==== Textauszug

Berliner Kabarett "Sündikat" gewinnt den 6. Oelsnitzer Barhocker
Jury mit pointierten Attacken und spielerischer Glanzleistung überzeugt -
Gala am Sonnabend zählt über 500 Besucher - Skulptur bekommt Ehrenplatz in der Hauptstadt

Oelsnitz.
Das Berliner Kabarett "Sündikat" hat zur Samstags-Gala der "6. Oelsnitzer KabarettTage" den Kleinkunstpreis
"Oelsnitzer Barhocker" gewonnen. "Damit haben wir nicht gerechnet", bekannten Wolfgang Koch und Fabricio Fettig
nach der Preisverleihung und lobten ihre starke Konkurrenz: "Das hätte jedes der vier Kabaretts werden
können. Ich denke, die Jury hatte es nicht einfach." Sündikat hatte mit seinen politisch pointierten
Verbalattacken und einer spielerischen Glanzleistung am Ende die Nase vorn.
Im Programm "Wer lügt, gewinnt" ließen Koch und Fettig die Mitglieder des Bundestages am geistigen Auge
des Publikums vorbeidefilieren und hatten für jeden die ultimative Charakterisierung parat. Von Ulla Schmidt,
die vor ein paar Jahren noch dachte, Salmonellen seien eine Inselgruppe in der Südsee. Bis zu Markus Söder,
der viel sagt, wenn der Tag lang ist. Und bei Markus Söder sind die Tage immer lang.
Uber 5oo Besucher sahen zur Gala am Samstag zwanzigminütige Ausschnitte aller Programme auf der Bühne
im Saal. Einen Tag vorher erlebten hartgesottene Fans in Bar und Füllort je zwei Programme in voller Länge.

========
==== Auflistung

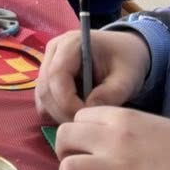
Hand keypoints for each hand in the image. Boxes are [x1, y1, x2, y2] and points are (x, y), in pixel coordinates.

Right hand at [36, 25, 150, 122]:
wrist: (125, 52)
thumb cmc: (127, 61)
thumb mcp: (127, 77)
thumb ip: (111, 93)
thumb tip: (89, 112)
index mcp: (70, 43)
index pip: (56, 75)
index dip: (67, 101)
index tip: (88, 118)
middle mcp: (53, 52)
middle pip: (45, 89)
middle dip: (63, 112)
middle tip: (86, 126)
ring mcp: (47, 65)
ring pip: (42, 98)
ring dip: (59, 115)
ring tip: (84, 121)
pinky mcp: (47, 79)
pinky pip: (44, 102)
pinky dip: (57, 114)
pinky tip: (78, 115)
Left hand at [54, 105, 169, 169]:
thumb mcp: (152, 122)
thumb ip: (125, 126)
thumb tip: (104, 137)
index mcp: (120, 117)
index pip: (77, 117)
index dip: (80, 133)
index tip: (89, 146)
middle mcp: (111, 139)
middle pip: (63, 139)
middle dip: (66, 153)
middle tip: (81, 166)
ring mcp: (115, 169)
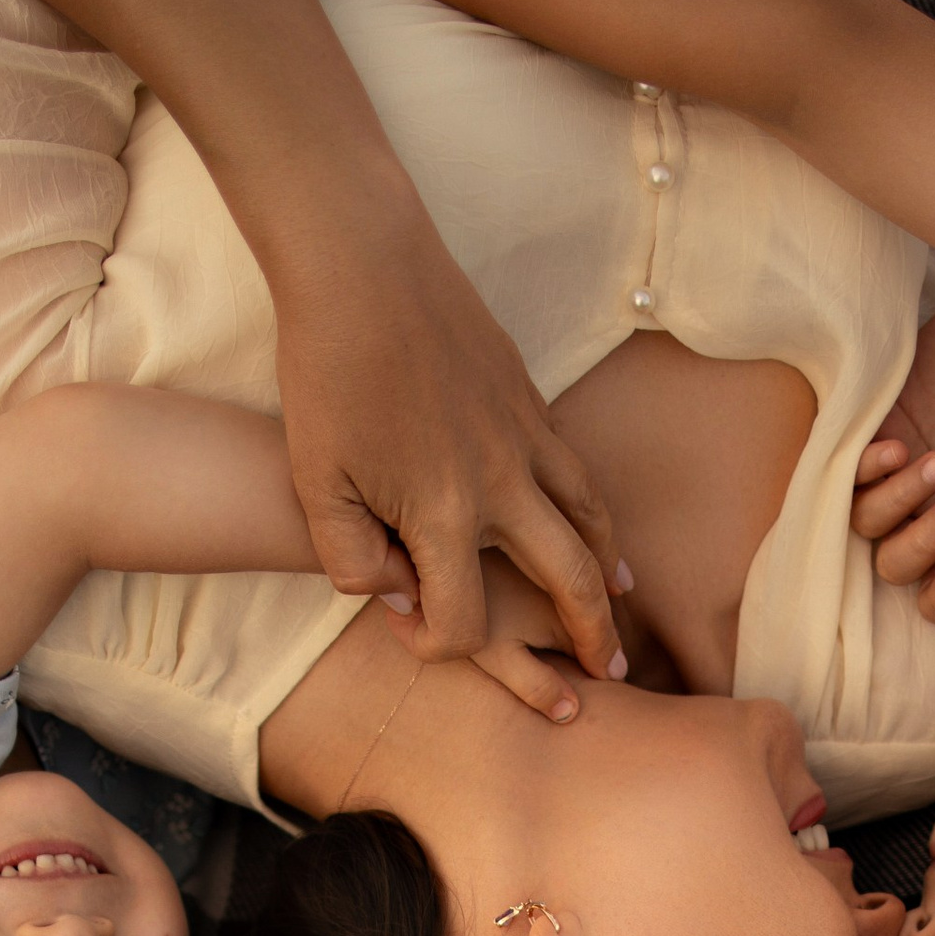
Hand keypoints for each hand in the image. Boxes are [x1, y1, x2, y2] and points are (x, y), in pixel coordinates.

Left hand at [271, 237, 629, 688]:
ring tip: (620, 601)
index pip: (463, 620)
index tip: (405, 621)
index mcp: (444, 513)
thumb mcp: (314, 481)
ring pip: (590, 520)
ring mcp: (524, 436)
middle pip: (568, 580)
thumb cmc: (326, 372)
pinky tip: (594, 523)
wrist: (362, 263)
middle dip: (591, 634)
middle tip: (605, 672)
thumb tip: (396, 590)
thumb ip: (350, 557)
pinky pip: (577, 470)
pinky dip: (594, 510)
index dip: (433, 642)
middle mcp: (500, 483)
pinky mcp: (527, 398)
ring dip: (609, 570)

========
==== Auflistung

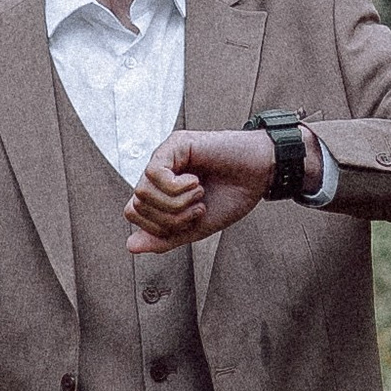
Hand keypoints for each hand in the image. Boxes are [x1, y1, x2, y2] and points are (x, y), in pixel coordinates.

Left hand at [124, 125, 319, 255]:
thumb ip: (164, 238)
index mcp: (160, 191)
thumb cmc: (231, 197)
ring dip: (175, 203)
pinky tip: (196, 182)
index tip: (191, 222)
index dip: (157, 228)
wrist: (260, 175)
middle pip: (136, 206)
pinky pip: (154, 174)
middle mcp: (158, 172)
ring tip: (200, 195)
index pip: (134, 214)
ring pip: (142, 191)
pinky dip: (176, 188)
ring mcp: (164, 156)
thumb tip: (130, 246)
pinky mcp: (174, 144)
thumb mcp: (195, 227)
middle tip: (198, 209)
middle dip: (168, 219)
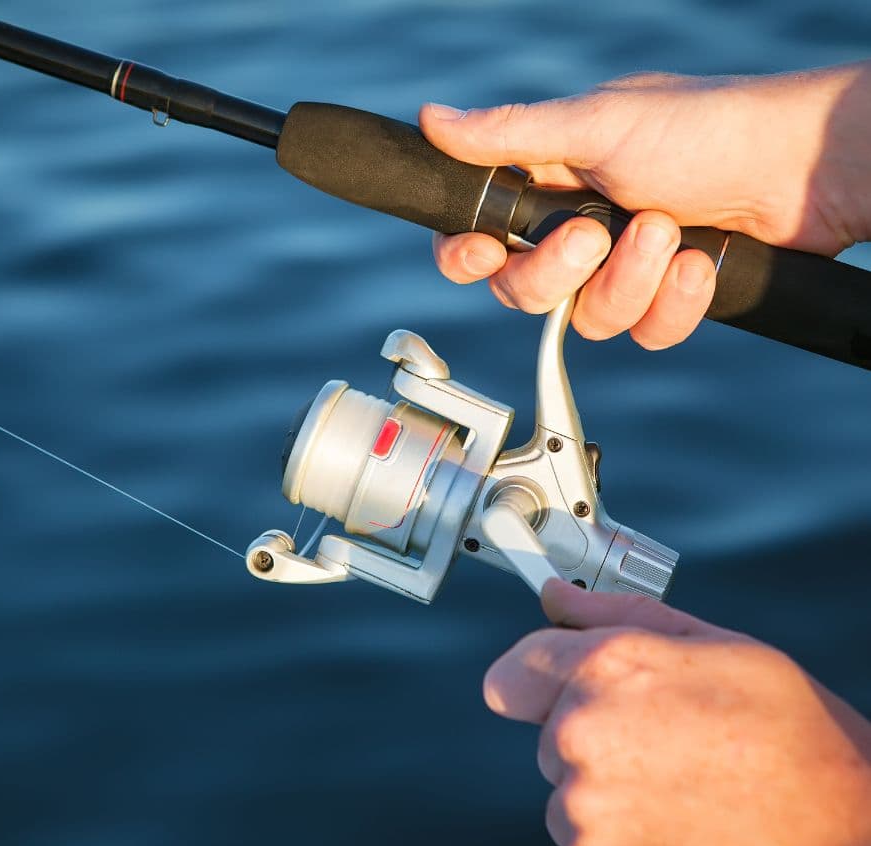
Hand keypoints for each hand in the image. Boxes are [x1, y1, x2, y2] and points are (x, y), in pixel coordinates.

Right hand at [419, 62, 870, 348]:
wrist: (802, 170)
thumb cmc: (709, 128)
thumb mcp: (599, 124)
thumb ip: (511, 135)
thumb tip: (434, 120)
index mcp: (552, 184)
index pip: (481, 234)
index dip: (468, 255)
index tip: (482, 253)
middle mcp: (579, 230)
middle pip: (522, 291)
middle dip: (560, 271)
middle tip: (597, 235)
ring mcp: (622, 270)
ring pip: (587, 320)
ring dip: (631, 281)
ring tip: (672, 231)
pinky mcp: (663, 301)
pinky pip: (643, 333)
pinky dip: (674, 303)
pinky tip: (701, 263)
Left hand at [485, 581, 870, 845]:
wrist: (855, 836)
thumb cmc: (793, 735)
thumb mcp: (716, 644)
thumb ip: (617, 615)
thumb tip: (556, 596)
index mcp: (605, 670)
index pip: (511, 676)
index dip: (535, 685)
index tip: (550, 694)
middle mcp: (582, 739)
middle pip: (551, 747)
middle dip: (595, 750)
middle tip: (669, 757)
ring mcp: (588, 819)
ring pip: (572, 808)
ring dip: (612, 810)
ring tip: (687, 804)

========

▶ Arbeitsauftrag 1:
Mit welchem Programm trat Sündikat laut dem Bericht über den Oelsnitzer Barhocker auf?
▶ Arbeitsauftrag 2:
Gib den Abschnitt aus dem Bericht über den Oelsnitzer Barhocker wieder, beginnend bei „Das Berliner Kabarett“ und endend bei „die Nase vorn.“, und tausche dabei „Verbalattacken“ gegen „Wortattacken“ aus.

▶ Antwortfeld 1:
Mit dem Programm „Wer lügt, gewinnt“.

▶ Antwortfeld 2:
Das Berliner Kabarett "Sündikat" hat zur Samstags-Gala der "6. Oelsnitzer KabarettTage" den Kleinkunstpreis
"Oelsnitzer Barhocker" gewonnen. "Damit haben wir nicht gerechnet", bekannten Wolfgang Koch und Fabricio Fettig
nach der Preisverleihung und lobten ihre starke Konkurrenz: "Das hätte jedes der vier Kabaretts werden
können. Ich denke, die Jury hatte es nicht einfach." Sündikat hatte mit seinen politisch pointierten
Wortattacken und einer spielerischen Glanzleistung am Ende die Nase vorn.